You give up multi-region. Fly's whole pitch is that it is easy to put your app close to your users in multiple places. A single Hetzner box in Falkenstein is one region. For a global SaaS that matters. For a personal site and a handful of side projects, it does not. Cloudflare in front of the box handles most of what multi-region would have given me, in terms of edge caching.
You give up "they will fix it at 3am." If the machine falls over, that is on me. In practice it has not fallen over, and Hetzner gives you out-of-band console access if it does. But the comfort blanket of a managed platform is real and you should price it in honestly when you compare.
You give up some of the polish. Fly's CLI and dashboard are nicer than Coolify's. Coolify is good and getting better fast, but there are still rough edges, the kind where a button does not quite do what you expected and you go SSH in to fix it. None of these have cost me anything more than ten minutes so far, but they exist.
You take on the responsibility of patching the OS. I set up unattended-upgrades and Hetzner snapshots and moved on, but it is a thing you have to remember to think about every few months.
What I would tell someone considering the same move
If you are paying more than about €50 a month across a PaaS plus a handful of small SaaS tools, and you are comfortable with ssh and docker compose, the maths is on the side of moving. A CPX31 at €15 a month is enough for a lot of people. The CPX42 I picked is overkill for gazar.dev alone and was sized for everything else I wanted to pile on.
What you want before pulling the trigger is a clear inventory of what you are paying for and what you would have to self-host.
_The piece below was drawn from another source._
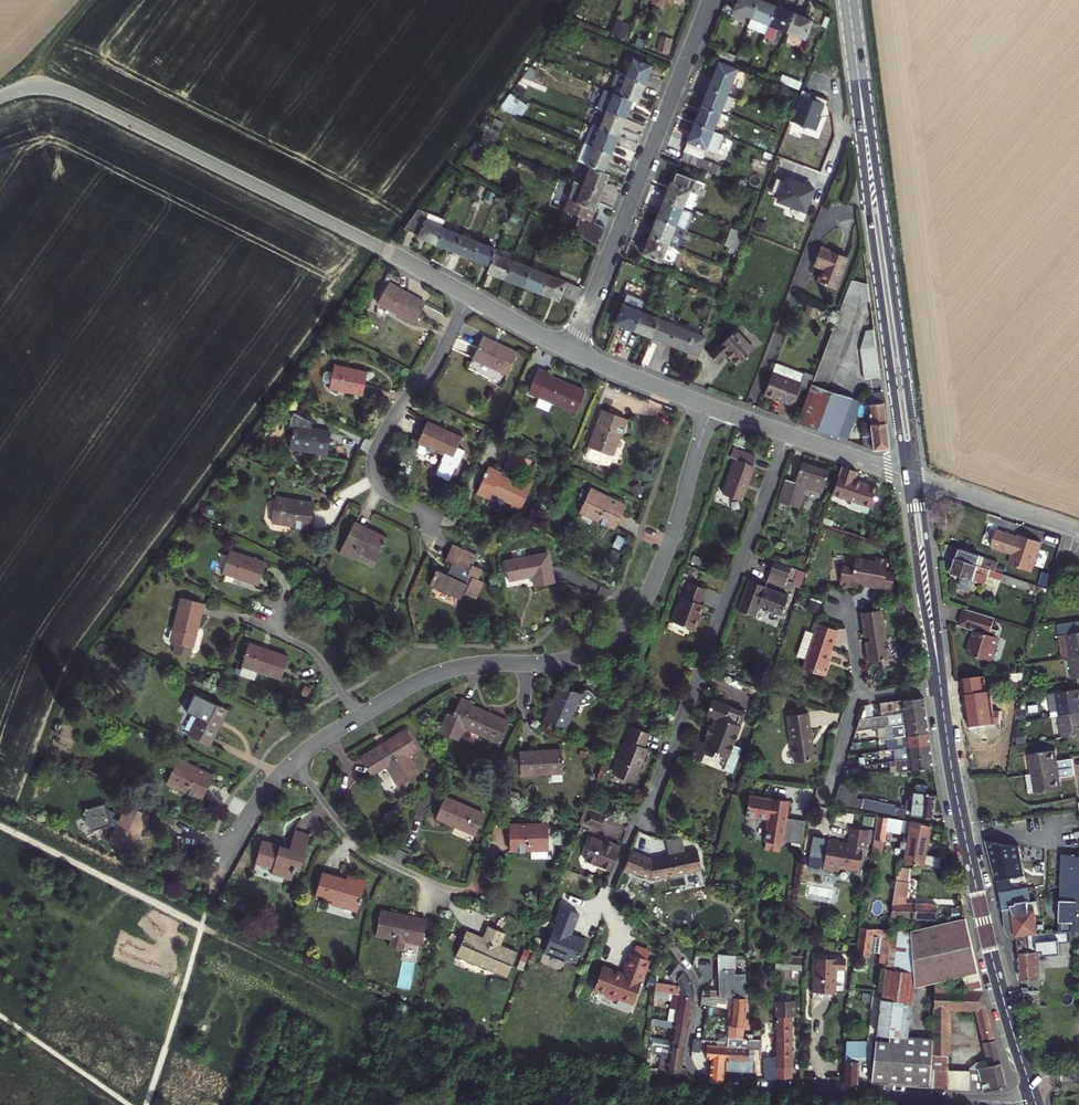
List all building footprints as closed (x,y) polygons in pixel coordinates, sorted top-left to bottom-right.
[(731,9),(748,15),(754,0),(734,0),(731,9)] [(760,0),(754,0),(748,15),(767,22),(773,5),(760,0)] [(791,12),(773,5),(767,22),(763,31),(772,34),(775,26),(784,29),(791,12)] [(808,18),(791,12),(784,29),(802,36),(808,18)] [(767,22),(748,15),(745,24),(763,31),(767,22)] [(618,17),(613,33),(628,38),(632,22),(618,17)] [(734,52),(718,46),(714,56),(731,62),(734,52)] [(643,66),(625,59),(619,75),(637,82),(643,66)] [(735,68),(716,61),(707,86),(725,93),(735,68)] [(630,100),(637,82),(619,75),(609,72),(602,90),(625,98),(630,100)] [(718,111),(725,93),(707,86),(700,104),(718,111)] [(602,90),(598,88),(591,108),(599,111),(617,118),(625,98),(602,90)] [(811,93),(801,90),(789,123),(805,129),(806,127),(816,130),(827,100),(816,96),(814,100),(809,98),(811,93)] [(711,129),(718,111),(700,104),(692,122),(711,129)] [(611,136),(617,118),(599,111),(592,129),(611,136)] [(502,123),(491,119),(488,128),(498,132),(502,123)] [(718,132),(711,129),(692,122),(685,142),(679,157),(713,170),(716,161),(708,158),(718,132)] [(605,151),(611,136),(592,129),(585,126),(579,141),(605,151)] [(488,128),(485,127),(478,146),(491,151),(498,132),(488,128)] [(598,170),(605,151),(579,141),(578,141),(571,160),(584,164),(598,170)] [(602,171),(598,170),(584,164),(577,183),(595,190),(602,171)] [(814,188),(785,177),(783,181),(776,178),(771,192),(778,194),(776,202),(805,213),(814,188)] [(588,207),(595,190),(577,183),(570,201),(560,197),(555,209),(587,221),(592,208),(588,207)] [(696,194),(668,183),(661,200),(680,207),(690,210),(696,194)] [(680,207),(661,200),(655,217),(673,224),(680,207)] [(415,241),(432,247),(438,231),(441,223),(415,213),(401,233),(416,239),(415,241)] [(666,242),(673,224),(655,217),(648,235),(666,242)] [(739,228),(733,226),(726,243),(732,245),(739,228)] [(746,231),(739,228),(732,245),(739,248),(746,231)] [(438,231),(432,247),(449,253),(455,237),(438,231)] [(676,246),(666,242),(648,235),(641,252),(670,263),(676,246)] [(474,245),(455,237),(449,253),(468,261),(474,245)] [(845,253),(817,242),(810,260),(820,264),(815,278),(833,284),(845,253)] [(494,252),(474,245),(468,261),(488,268),(492,256),(494,252)] [(508,263),(492,256),(488,268),(485,276),(501,282),(508,263)] [(526,269),(508,263),(501,282),(519,289),(526,269)] [(544,276),(526,269),(519,289),(536,296),(544,276)] [(854,270),(815,374),(830,379),(862,294),(869,293),(867,275),(854,270)] [(580,290),(544,276),(536,296),(555,303),(557,299),(574,305),(580,290)] [(427,299),(390,279),(379,298),(416,319),(427,299)] [(638,312),(622,306),(614,324),(630,330),(638,312)] [(656,319),(638,312),(630,330),(648,338),(656,319)] [(673,326),(656,319),(648,338),(666,344),(673,326)] [(865,370),(880,368),(873,321),(866,322),(860,340),(865,370)] [(704,338),(673,326),(666,344),(697,357),(704,338)] [(754,345),(735,326),(707,351),(716,360),(726,350),(736,361),(754,345)] [(519,347),(485,332),(476,353),(511,367),(519,347)] [(371,365),(336,359),(333,381),(367,387),(371,365)] [(815,374),(804,370),(804,372),(775,361),(764,392),(792,403),(799,383),(810,387),(815,374)] [(555,369),(543,364),(532,390),(579,410),(588,387),(553,372),(555,369)] [(856,392),(815,377),(799,420),(840,434),(856,392)] [(889,440),(882,386),(882,385),(864,387),(868,418),(859,419),(862,441),(867,442),(889,440)] [(628,415),(605,405),(586,448),(587,451),(607,460),(610,459),(628,415)] [(331,447),(334,425),(311,422),(312,416),(293,406),(291,413),(290,419),(294,420),(291,441),(331,447)] [(465,431),(430,415),(420,436),(454,453),(465,431)] [(737,458),(725,491),(743,498),(756,465),(753,464),(756,455),(735,446),(731,456),(737,458)] [(832,468),(807,459),(800,479),(789,475),(782,497),(800,504),(807,483),(825,489),(832,468)] [(860,466),(844,460),(835,489),(875,502),(882,482),(857,474),(860,466)] [(501,466),(490,461),(478,487),(488,493),(486,498),(499,504),(505,493),(513,497),(512,501),(521,505),(534,477),(525,473),(521,480),(499,470),(501,466)] [(627,499),(592,483),(581,506),(616,523),(627,499)] [(316,496),(278,491),(275,517),(313,522),(316,496)] [(388,530),(355,514),(340,544),(352,550),(356,542),(377,552),(388,530)] [(990,528),(984,546),(1005,553),(1003,562),(1026,569),(1035,539),(1012,531),(1010,535),(990,528)] [(616,545),(625,548),(628,537),(620,535),(616,545)] [(479,550),(454,538),(448,553),(456,557),(451,568),(438,562),(430,580),(462,595),(465,588),(478,594),(487,576),(481,573),(485,563),(475,558),(479,550)] [(269,555),(232,543),(224,566),(262,578),(269,555)] [(550,548),(507,556),(510,576),(535,571),(537,582),(556,578),(550,548)] [(952,553),(944,575),(977,586),(980,576),(1037,594),(1039,586),(990,571),(992,563),(979,559),(978,561),(952,553)] [(795,562),(772,554),(765,573),(787,581),(795,562)] [(839,563),(835,583),(847,585),(848,579),(870,583),(869,586),(886,589),(889,571),(882,570),(883,558),(870,556),(870,560),(851,556),(849,565),(839,563)] [(786,588),(746,573),(735,602),(750,607),(754,598),(757,599),(759,603),(763,604),(766,603),(779,607),(786,588)] [(708,583),(694,577),(679,617),(699,625),(709,598),(703,596),(708,583)] [(205,598),(182,592),(171,635),(176,636),(173,648),(193,653),(205,598)] [(884,638),(880,608),(860,610),(863,634),(869,633),(870,635),(866,636),(867,644),(865,644),(866,659),(887,657),(885,646),(887,644),(886,639),(884,638)] [(958,611),(952,628),(966,633),(958,656),(981,664),(988,644),(986,643),(990,634),(984,632),(988,621),(958,611)] [(834,628),(815,622),(811,634),(801,632),(793,657),(803,660),(799,669),(822,676),(826,663),(822,662),(834,628)] [(1059,630),(1062,652),(1070,651),(1078,650),(1078,627),(1059,630)] [(249,642),(243,661),(285,674),(292,651),(262,642),(261,645),(249,642)] [(1070,651),(1074,674),(1078,673),(1078,650),(1070,651)] [(562,679),(548,713),(570,722),(580,699),(583,700),(593,697),(599,691),(592,685),(588,684),(585,687),(584,689),(562,679)] [(954,685),(960,727),(992,723),(989,701),(983,702),(982,694),(980,694),(978,680),(954,685)] [(1054,689),(1047,690),(1050,712),(1058,711),(1078,707),(1078,698),(1077,685),(1054,689)] [(476,697),(463,691),(455,710),(450,707),(441,727),(461,736),(463,729),(475,734),(477,729),(501,739),(510,719),(473,702),(476,697)] [(229,705),(207,694),(190,731),(211,741),(229,705)] [(727,701),(709,694),(704,708),(712,711),(708,719),(705,718),(702,728),(705,729),(702,736),(696,734),(689,751),(699,754),(702,749),(703,745),(716,750),(718,745),(727,749),(739,720),(722,714),(727,701)] [(930,767),(920,696),(876,702),(878,714),(856,718),(852,730),(875,727),(877,739),(888,737),(888,742),(884,743),(885,749),(889,748),(892,772),(898,772),(930,767)] [(1058,711),(1061,733),(1078,730),(1078,707),(1058,711)] [(786,714),(793,763),(814,761),(813,746),(810,746),(807,712),(786,714)] [(653,729),(635,722),(617,767),(641,777),(653,746),(647,744),(653,729)] [(408,723),(362,751),(374,770),(389,761),(401,781),(423,767),(411,747),(420,742),(408,723)] [(563,744),(521,746),(522,768),(564,766),(563,744)] [(1050,745),(1029,748),(1032,768),(1073,761),(1071,752),(1052,755),(1050,745)] [(214,771),(179,754),(167,778),(203,795),(214,771)] [(1074,771),(1073,761),(1032,768),(1025,769),(1028,788),(1060,783),(1059,773),(1074,771)] [(857,788),(836,785),(832,801),(902,815),(903,811),(929,814),(932,792),(904,789),(903,803),(855,794),(857,788)] [(487,807),(448,790),(438,813),(477,830),(487,807)] [(132,845),(150,806),(129,796),(121,814),(115,811),(117,806),(107,802),(106,798),(85,805),(92,826),(104,822),(108,824),(111,819),(117,822),(111,835),(132,845)] [(780,844),(787,801),(769,798),(769,801),(747,797),(742,819),(753,820),(754,818),(765,820),(762,841),(780,844)] [(606,809),(591,803),(585,818),(600,824),(606,809)] [(877,815),(872,849),(881,851),(886,817),(877,815)] [(932,821),(914,816),(909,857),(943,864),(945,853),(929,849),(932,821)] [(551,817),(511,817),(511,845),(551,845),(551,817)] [(790,825),(788,836),(801,837),(803,823),(797,823),(797,825),(790,825)] [(825,838),(820,866),(835,869),(836,867),(856,869),(858,858),(860,858),(865,827),(848,824),(845,843),(836,841),(836,839),(825,838)] [(313,830),(297,826),(292,843),(264,835),(257,859),(275,864),(273,869),(294,875),(297,864),(302,866),(313,830)] [(589,853),(615,863),(624,840),(618,838),(615,839),(594,831),(592,837),(593,840),(589,853)] [(805,835),(802,850),(816,853),(818,838),(805,835)] [(1009,845),(979,839),(988,883),(990,882),(1000,930),(1001,933),(1003,936),(1005,938),(1007,940),(1010,941),(1013,954),(1014,981),(1032,980),(1031,941),(1046,941),(1046,933),(1031,934),(1029,911),(1024,912),(1009,845)] [(655,853),(635,845),(627,865),(653,875),(705,866),(701,844),(655,853)] [(184,856),(174,851),(169,862),(180,866),(184,856)] [(1052,933),(1078,930),(1078,924),(1078,859),(1054,855),(1052,933)] [(960,990),(985,989),(968,916),(913,928),(915,912),(936,912),(937,900),(906,899),(910,863),(901,862),(892,926),(863,922),(858,950),(872,953),(875,931),(884,932),(881,959),(888,959),(883,999),(906,1001),(906,1003),(915,1003),(917,986),(939,981),(939,979),(961,980),(960,990)] [(349,874),(325,867),(318,891),(334,896),(334,899),(359,907),(368,875),(350,870),(349,874)] [(581,908),(564,901),(558,917),(555,916),(552,925),(555,927),(547,947),(569,955),(569,953),(579,957),(588,935),(577,930),(577,932),(571,930),(573,924),(575,925),(581,908)] [(427,914),(382,905),(377,931),(391,934),(389,942),(418,948),(419,940),(422,940),(427,914)] [(470,924),(459,948),(508,970),(519,946),(502,938),(507,927),(491,920),(486,931),(470,924)] [(603,961),(596,984),(610,988),(609,991),(618,994),(619,991),(636,997),(650,953),(631,947),(625,964),(626,964),(625,968),(623,967),(622,968),(616,966),(616,965),(603,961)] [(765,1034),(746,1033),(748,993),(748,967),(738,967),(738,950),(719,948),(720,985),(712,985),(712,992),(705,991),(704,997),(720,998),(720,996),(730,996),(730,992),(734,993),(732,1032),(730,1032),(729,1043),(709,1042),(708,1052),(715,1052),(714,1056),(717,1056),(715,1077),(725,1077),(727,1057),(730,1057),(728,1067),(755,1069),(756,1047),(764,1047),(765,1034)] [(819,953),(816,987),(839,989),(840,965),(849,965),(849,955),(819,953)] [(779,954),(779,967),(803,966),(803,954),(779,954)] [(693,978),(679,959),(668,969),(678,980),(655,976),(655,982),(655,989),(655,993),(672,995),(669,1015),(653,1013),(653,1020),(674,1023),(671,1034),(652,1031),(651,1038),(654,1038),(653,1047),(662,1049),(660,1062),(666,1062),(686,1070),(686,1064),(682,1062),(694,991),(693,978)] [(1009,1082),(985,989),(960,990),(961,980),(939,979),(939,981),(937,1037),(903,1034),(906,1003),(906,1001),(883,999),(875,1078),(950,1083),(985,1086),(1009,1082)] [(1033,992),(1014,992),(1017,1006),(1033,1007),(1033,992)] [(768,1074),(797,1073),(797,1012),(801,1012),(800,997),(779,997),(780,1053),(768,1052),(768,1074)] [(698,1033),(696,1044),(702,1045),(704,1034),(698,1033)] [(847,1056),(845,1078),(859,1079),(860,1056),(847,1056)]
For me it was: web hosting, error tracking, monitoring, a small Postgres, and a couple of background worker apps. Every one of those has a free, mature, self-hostable equivalent that Coolify will run for you.
What you do not want is to do this for a service that real customers depend on without also setting up backups, alerting, and a recovery plan. The cost saving is not worth a Saturday outage you cannot diagnose because you have not built the muscle yet. Start with the personal stuff. Get used to the box. Then move the things that matter.
A year ago I would have told you that the PaaS premium was worth it for the convenience. I still think it is, for some people. But the gap between "managed platform" and "your own box with Coolify on it" has gotten narrow enough that for a single-person operation with a handful of small services, the cheaper, more flexible side of that gap is where I want to be.